§ **Work task**: Below is a listing to write out in full, exactly as given, without its pictures.

*** Opening Dataset entries ***

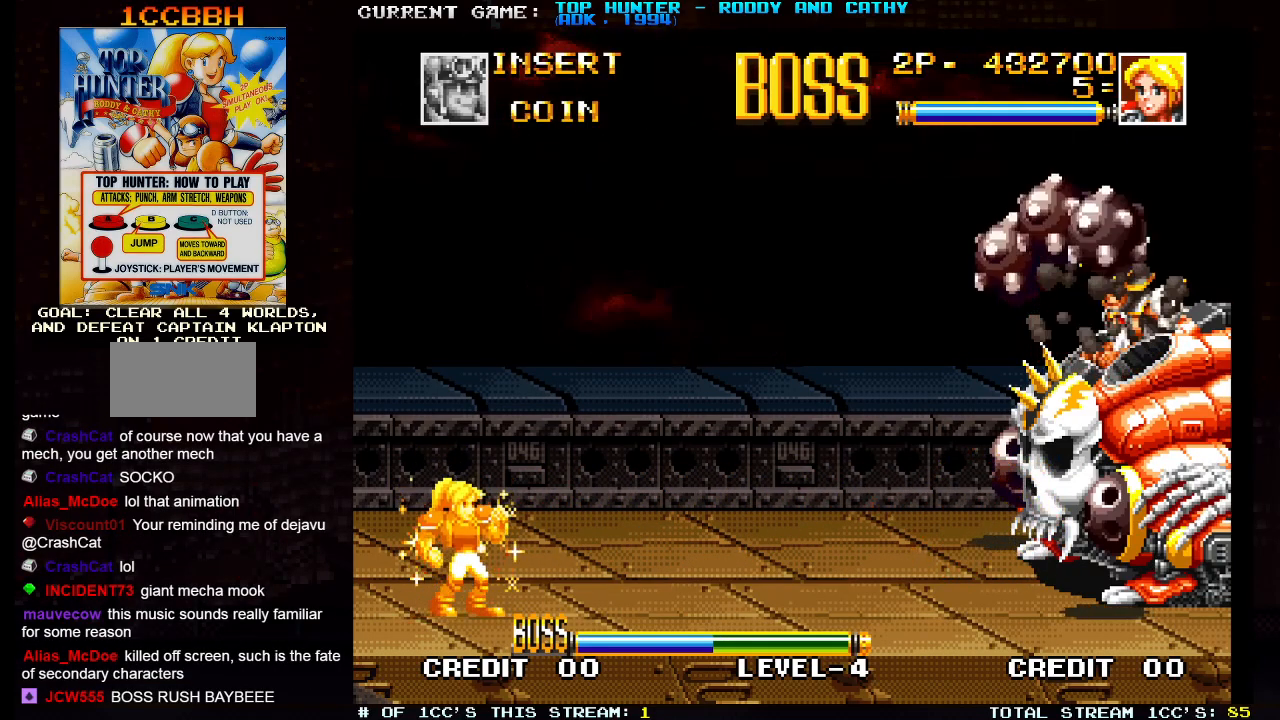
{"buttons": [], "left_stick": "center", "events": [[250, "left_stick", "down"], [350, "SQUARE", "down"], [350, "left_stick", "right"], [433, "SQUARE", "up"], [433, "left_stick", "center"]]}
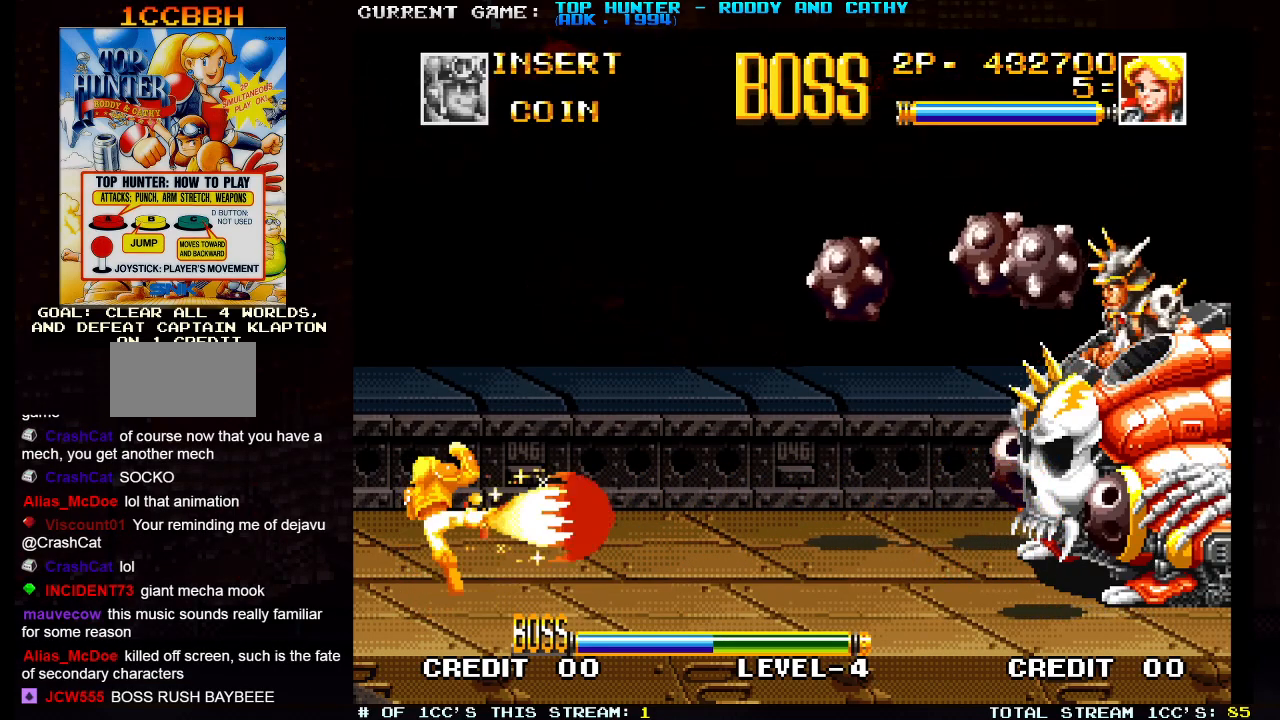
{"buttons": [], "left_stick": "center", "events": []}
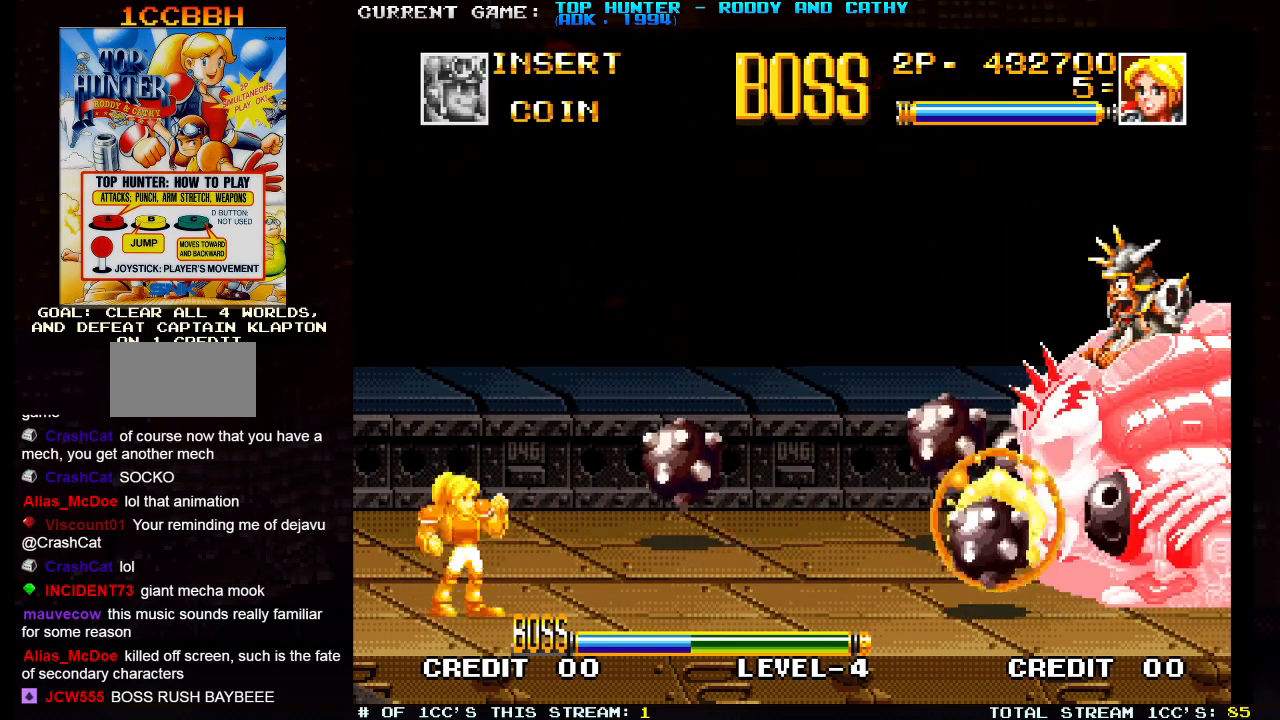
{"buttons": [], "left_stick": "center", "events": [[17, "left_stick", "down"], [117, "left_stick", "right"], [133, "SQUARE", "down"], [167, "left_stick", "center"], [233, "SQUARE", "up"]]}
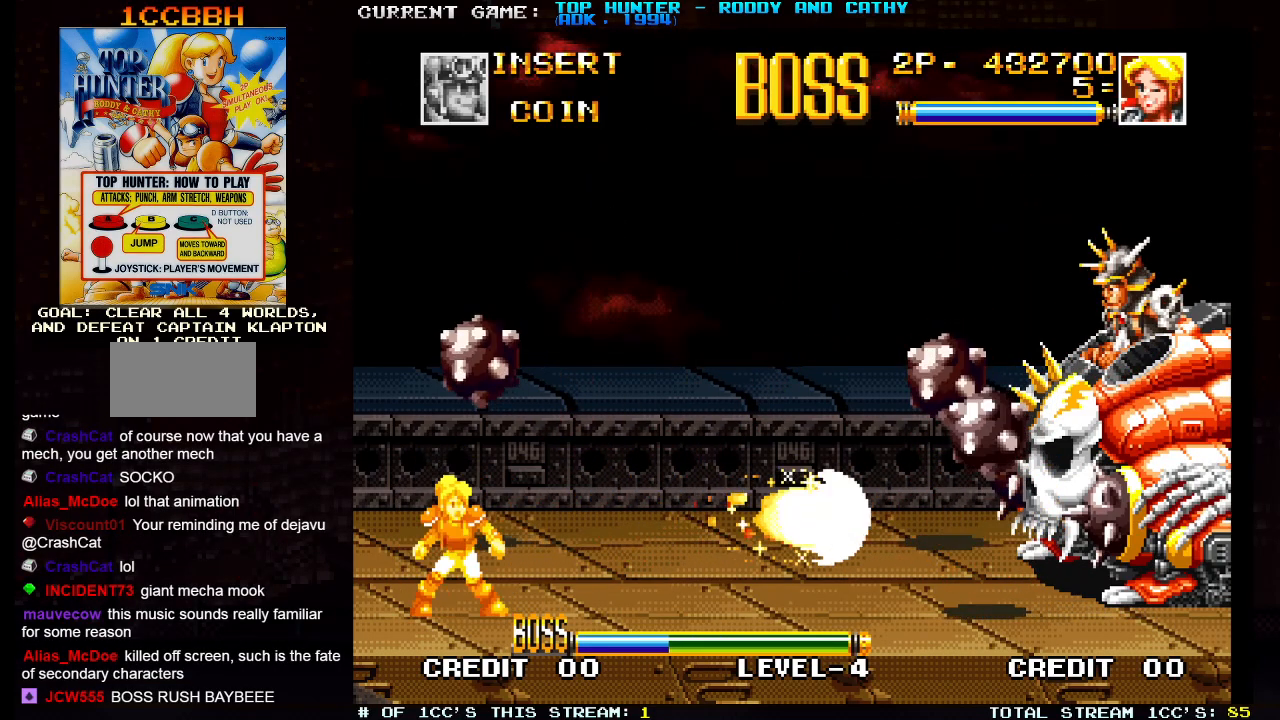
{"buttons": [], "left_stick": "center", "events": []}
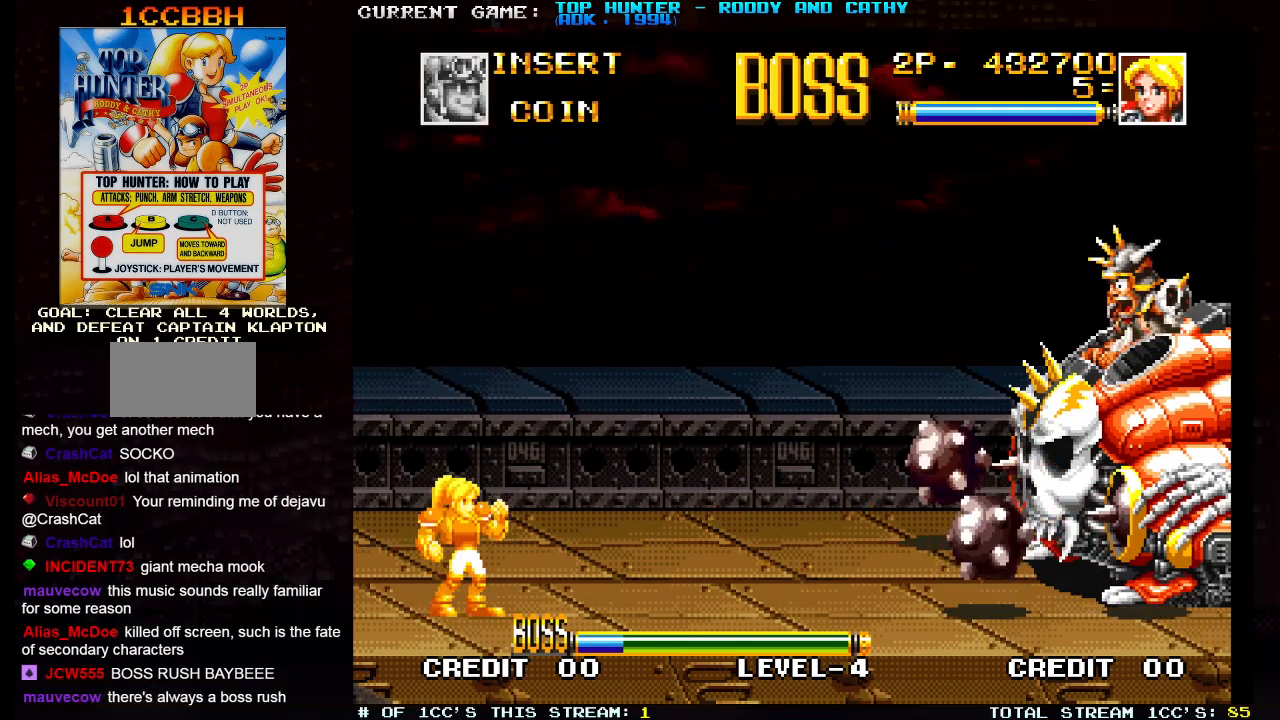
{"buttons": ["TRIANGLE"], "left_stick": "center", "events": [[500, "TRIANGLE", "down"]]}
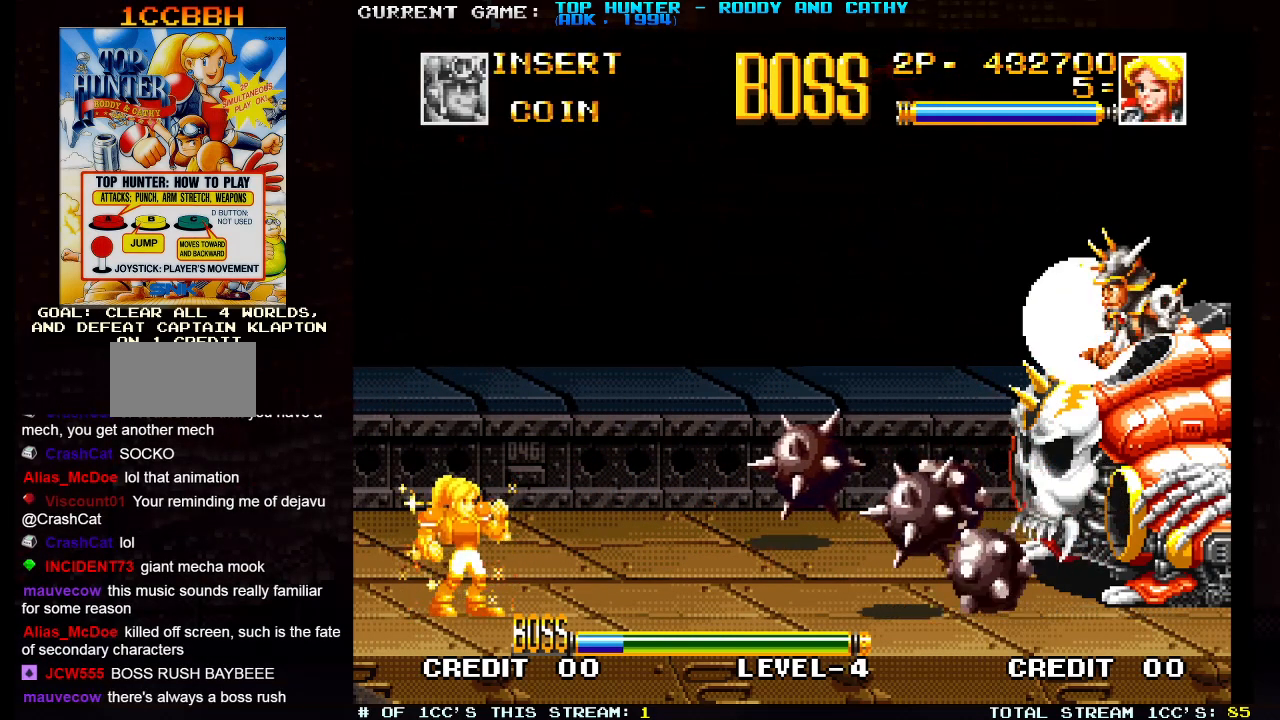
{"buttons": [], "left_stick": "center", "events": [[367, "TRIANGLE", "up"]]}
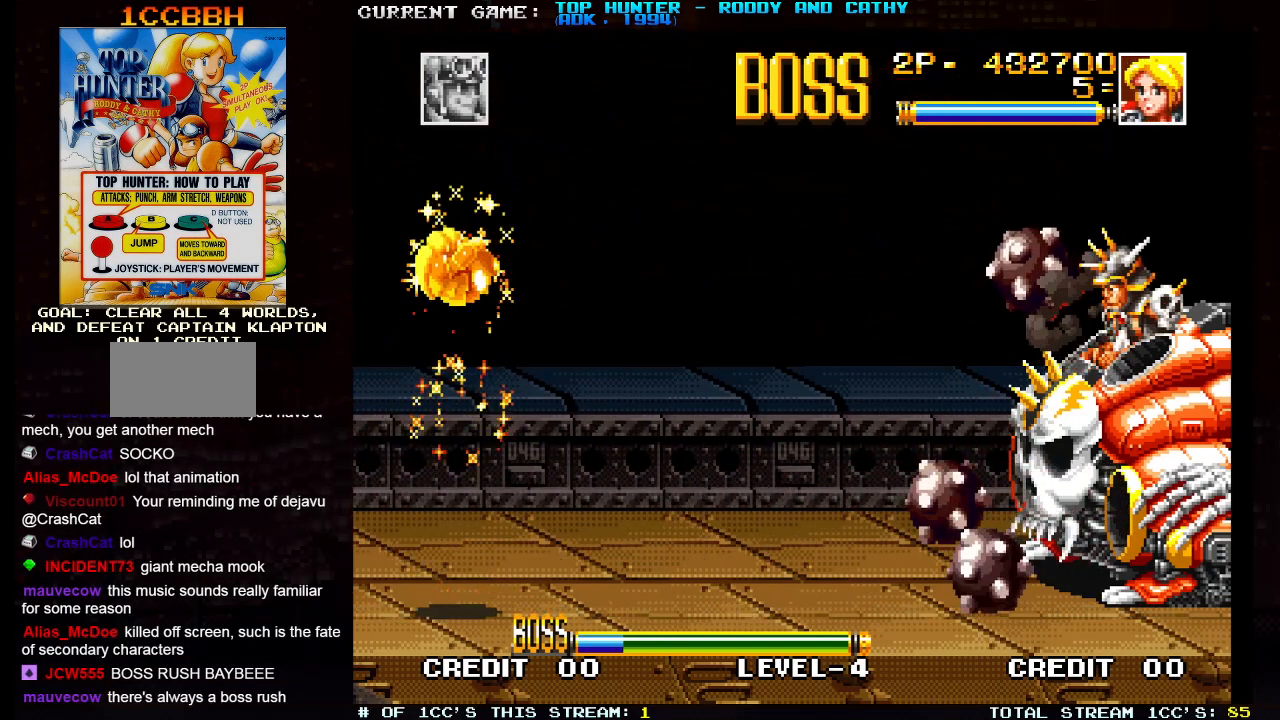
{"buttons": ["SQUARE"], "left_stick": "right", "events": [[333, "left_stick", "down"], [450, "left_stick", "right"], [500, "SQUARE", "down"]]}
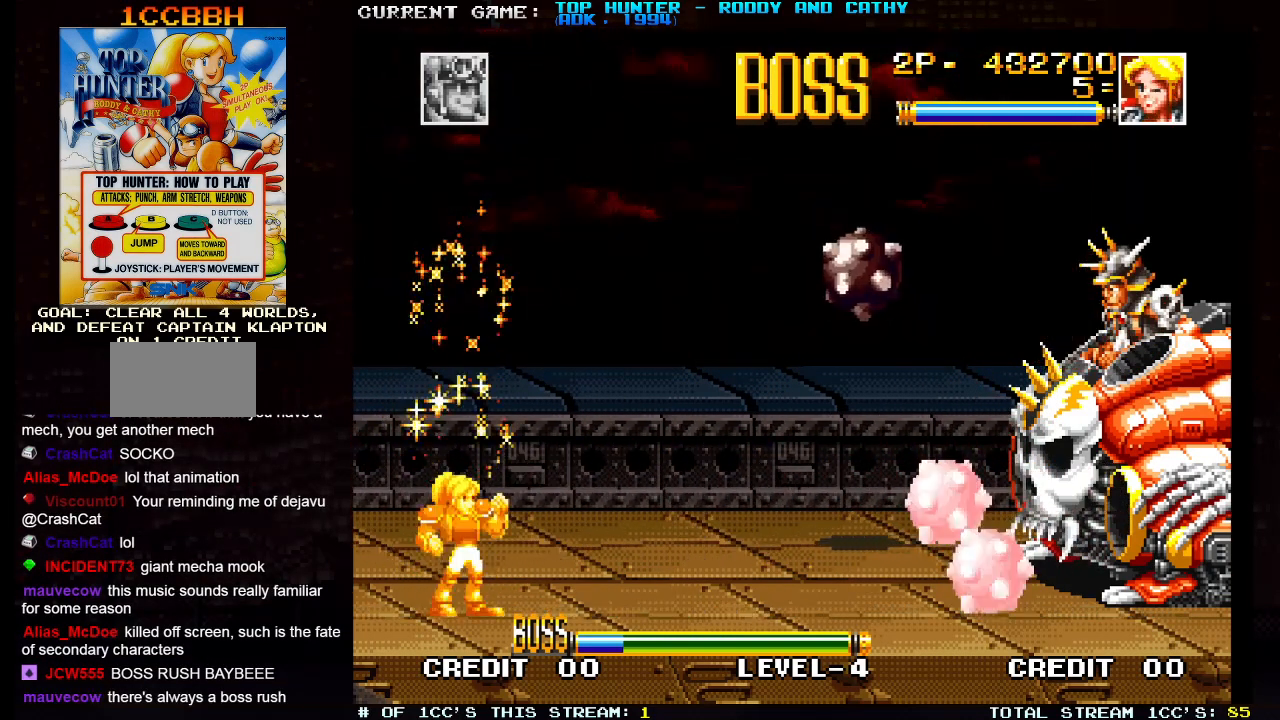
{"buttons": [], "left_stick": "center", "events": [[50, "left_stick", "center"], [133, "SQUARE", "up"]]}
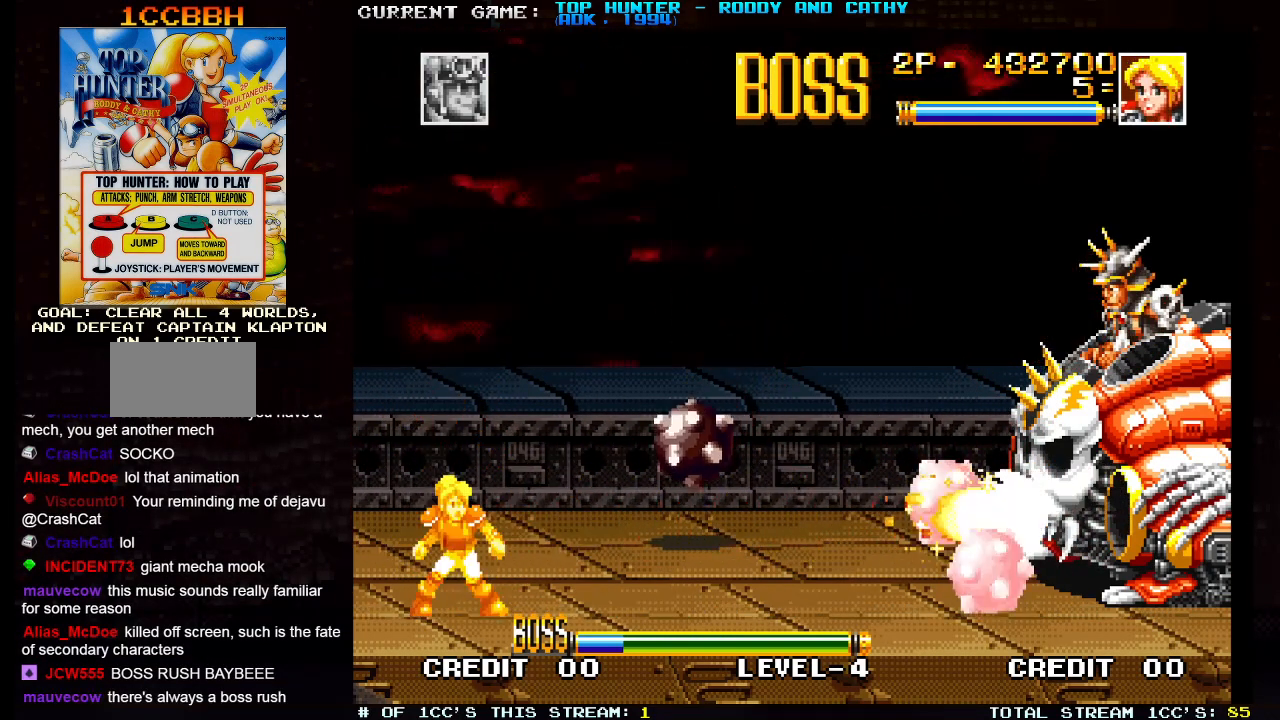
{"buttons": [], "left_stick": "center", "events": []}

*** Closing Dataset entries ***

§ **Solution to the problem**:
{"buttons": [], "left_stick": "center", "events": [[250, "left_stick", "down"], [350, "SQUARE", "down"], [350, "left_stick", "right"], [433, "SQUARE", "up"], [433, "left_stick", "center"]]}
{"buttons": [], "left_stick": "center", "events": []}
{"buttons": [], "left_stick": "center", "events": [[17, "left_stick", "down"], [117, "left_stick", "right"], [133, "SQUARE", "down"], [167, "left_stick", "center"], [233, "SQUARE", "up"]]}
{"buttons": [], "left_stick": "center", "events": []}
{"buttons": ["TRIANGLE"], "left_stick": "center", "events": [[500, "TRIANGLE", "down"]]}
{"buttons": [], "left_stick": "center", "events": [[367, "TRIANGLE", "up"]]}
{"buttons": ["SQUARE"], "left_stick": "right", "events": [[333, "left_stick", "down"], [450, "left_stick", "right"], [500, "SQUARE", "down"]]}
{"buttons": [], "left_stick": "center", "events": [[50, "left_stick", "center"], [133, "SQUARE", "up"]]}
{"buttons": [], "left_stick": "center", "events": []}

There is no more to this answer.